While You Were Sleeping

I’m going to geek out on some Market data today, but stay with me. I really think you’ll find it fascinating. And don’t jump straight to the end.

Some of the biggest up days for the Stock Market have occurred on news of a possible vaccine. That should come as no surprise. It’s very logical. Perhaps it helps to explain why the Market hasn’t accentuated the negatives on the health front since March. There certainly have been plenty of negative developments in recent weeks, but the Market just hasn’t seemed to care.

There has been a notable shift in sector strength this week. Tech was down 2% on the week, while the S&P gained 1%. Leadership came from the beaten-down industrials, which were up 6% on the week led by FedEx. For the first time in 2 months, Value stocks (+3.5%) beat Growth (-0.75%). Software stocks had their worst week since March. Even Amazon was down 10% from its all-time highs this week, after an absolute monster run.

The rotation into cyclical sectors is healthy and shows that the tape can handle a breather from the Tech Titans. They were way, way overbought. The percentage of S&P 500 stocks above their 50-day moving average exceeded 80% this week in a reflection of expanding breadth and Market participation. This is comforting, but is also an overbought reading. Half the S&P companies were measured overbought heading into Friday. It was merely 14% when the week started. Value played catch-up.

Now this might really surprise you. It surprised me until I did more digging. Since the beginning of May, the S&P 500 has risen over 300 points, a gain of 10%+. However, all of those gains have come overnight, in the Futures Market, when the US Stock Market was closed. During the regular day sessions, the S&P has actually declined.
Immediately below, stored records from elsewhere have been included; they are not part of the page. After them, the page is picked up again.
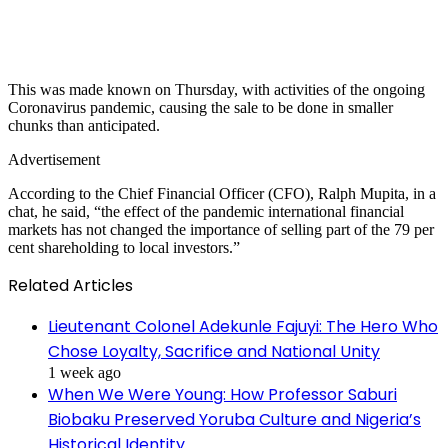
This was made known on Thursday, with activities of the ongoing
Coronavirus pandemic, causing the sale to be done in smaller
chunks than anticipated.
Advertisement
According to the Chief Financial Officer (CFO), Ralph Mupita, in a
chat, he said, “the effect of the pandemic international financial
markets has not changed the importance of selling part of the 79 per
cent shareholding to local investors.”
Related Articles
Lieutenant Colonel Adekunle Fajuyi: The Hero Who
Chose Loyalty, Sacrifice and National Unity
1 week ago
When We Were Young: How Professor Saburi
Biobaku Preserved Yoruba Culture and Nigeria’s
Historical Identity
Case in point, the S&P 500 gained 9 points today to close out the week. However, it opened and closed at the same price, 3224, trading effectively flat for the day. The daily range was pretty tight between 3205 and 3233. The difference was the Futures Market had it already up by those 9 points when the regular session opened for trading this morning.

If you look at the Dow, you’ll see a 62 point decline today. But it actually closed 103 points lower from where it opened trading this morning. The NASDAQ gained 3 points on the day from the opening price, though you’ll see it officially finished up 29. The difference came from the overnight session.

Remember during the crash, all those Limit Down sessions? The Futures Market automatically shut down on numerous occasions after reaching a 5% decline. Those were some disturbing times. Market crashes do that. The opposite was true too. A 5% gainer halted overnight trading as well, which happened a number of times early in the recovery rally.

The thing is, the vast majority of the Stock Market movement has come while you were sleeping; that is, if you were sleeping. There have been many sleepless nights in 2020.

Have a nice weekend. We’ll be back, dark and early on Monday.